The task:
Could you copy the data that follows exactly as written, but drop the pictures?

Supplied records:
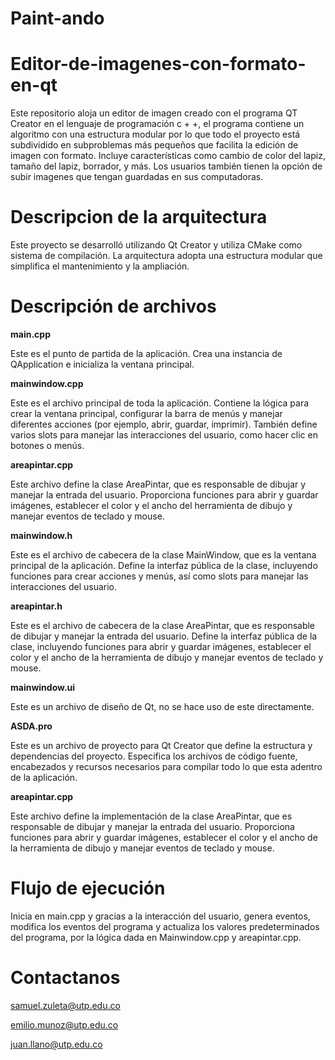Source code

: # Paint-ando

# Editor-de-imagenes-con-formato-en-qt

Este repositorio aloja un editor de imagen creado con el programa QT Creator en el lenguaje de programación c + +, el programa contiene un algoritmo con una estructura modular por lo que todo el proyecto está subdividido en subproblemas más pequeños que facilita la edición de imagen con formato. Incluye características como cambio de color del lapiz, tamaño del lapiz, borrador, y más. Los usuarios también tienen la opción de subir imagenes que tengan guardadas en sus computadoras. 
# Descripcion de la arquitectura 

Este proyecto se desarrolló utilizando Qt Creator y utiliza CMake como sistema de compilación. La arquitectura adopta una estructura modular que simplifica el mantenimiento y la ampliación.

# Descripción de archivos

**main.cpp**

Este es el punto de partida de la aplicación. Crea una instancia de QApplication e inicializa la ventana principal.

**mainwindow.cpp**

Este es el archivo principal de toda la aplicación. Contiene la lógica para crear la ventana principal, configurar la barra de menús y manejar diferentes acciones (por ejemplo, abrir, guardar, imprimir). También define varios slots para manejar las interacciones del usuario, como hacer clic en botones o menús.

**areapintar.cpp**

Este archivo define la clase AreaPintar, que es responsable de dibujar y manejar la entrada del usuario. Proporciona funciones para abrir y guardar imágenes, establecer el color y el ancho del herramienta de dibujo y manejar eventos de teclado y mouse.

**mainwindow.h**

Este es el archivo de cabecera de la clase MainWindow, que es la ventana principal de la aplicación. Define la interfaz pública de la clase, incluyendo funciones para crear acciones y menús, así como slots para manejar las interacciones del usuario.

**areapintar.h**

Este es el archivo de cabecera de la clase AreaPintar, que es responsable de dibujar y manejar la entrada del usuario. Define la interfaz pública de la clase, incluyendo funciones para abrir y guardar imágenes, establecer el color y el ancho de la herramienta de dibujo y manejar eventos de teclado y mouse.

**mainwindow.ui**

Este es un archivo de diseño de Qt, no se hace uso de este directamente.

**ASDA.pro**

Este es un archivo de proyecto para Qt Creator que define la estructura y dependencias del proyecto. Especifica los archivos de código fuente, encabezados y recursos necesarios para compilar todo lo que esta adentro de la aplicación.

**areapintar.cpp**

Este archivo define la implementación de la clase AreaPintar, que es responsable de dibujar y manejar la entrada del usuario. Proporciona funciones para abrir y guardar imágenes, establecer el color y el ancho de la herramienta de dibujo y manejar eventos de teclado y mouse.


# Flujo de ejecución

Inicia en main.cpp y gracias a la interacción del usuario, genera eventos, modifica los eventos del programa y actualiza los valores predeterminados del programa, por la lógica dada en Mainwindow.cpp y areapintar.cpp.

# Contactanos

samuel.zuleta@utp.edu.co

emilio.munoz@utp.edu.co

juan.llano@utp.edu.co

Response to this exercise:
Source code

: # Paint-ando

# Editor-de-imagenes-con-formato-en-qt

Este repositorio aloja un editor de imagen creado con el programa QT Creator en el lenguaje de programación c + +, el programa contiene un algoritmo con una estructura modular por lo que todo el proyecto está subdividido en subproblemas más pequeños que facilita la edición de imagen con formato. Incluye características como cambio de color del lapiz, tamaño del lapiz, borrador, y más. Los usuarios también tienen la opción de subir imagenes que tengan guardadas en sus computadoras. 
# Descripcion de la arquitectura 

Este proyecto se desarrolló utilizando Qt Creator y utiliza CMake como sistema de compilación. La arquitectura adopta una estructura modular que simplifica el mantenimiento y la ampliación.

# Descripción de archivos

**main.cpp**

Este es el punto de partida de la aplicación. Crea una instancia de QApplication e inicializa la ventana principal.

**mainwindow.cpp**

Este es el archivo principal de toda la aplicación. Contiene la lógica para crear la ventana principal, configurar la barra de menús y manejar diferentes acciones (por ejemplo, abrir, guardar, imprimir). También define varios slots para manejar las interacciones del usuario, como hacer clic en botones o menús.

**areapintar.cpp**

Este archivo define la clase AreaPintar, que es responsable de dibujar y manejar la entrada del usuario. Proporciona funciones para abrir y guardar imágenes, establecer el color y el ancho del herramienta de dibujo y manejar eventos de teclado y mouse.

**mainwindow.h**

Este es el archivo de cabecera de la clase MainWindow, que es la ventana principal de la aplicación. Define la interfaz pública de la clase, incluyendo funciones para crear acciones y menús, así como slots para manejar las interacciones del usuario.

**areapintar.h**

Este es el archivo de cabecera de la clase AreaPintar, que es responsable de dibujar y manejar la entrada del usuario. Define la interfaz pública de la clase, incluyendo funciones para abrir y guardar imágenes, establecer el color y el ancho de la herramienta de dibujo y manejar eventos de teclado y mouse.

**mainwindow.ui**

Este es un archivo de diseño de Qt, no se hace uso de este directamente.

**ASDA.pro**

Este es un archivo de proyecto para Qt Creator que define la estructura y dependencias del proyecto. Especifica los archivos de código fuente, encabezados y recursos necesarios para compilar todo lo que esta adentro de la aplicación.

**areapintar.cpp**

Este archivo define la implementación de la clase AreaPintar, que es responsable de dibujar y manejar la entrada del usuario. Proporciona funciones para abrir y guardar imágenes, establecer el color y el ancho de la herramienta de dibujo y manejar eventos de teclado y mouse.


# Flujo de ejecución

Inicia en main.cpp y gracias a la interacción del usuario, genera eventos, modifica los eventos del programa y actualiza los valores predeterminados del programa, por la lógica dada en Mainwindow.cpp y areapintar.cpp.

# Contactanos

samuel.zuleta@utp.edu.co

emilio.munoz@utp.edu.co

juan.llano@utp.edu.co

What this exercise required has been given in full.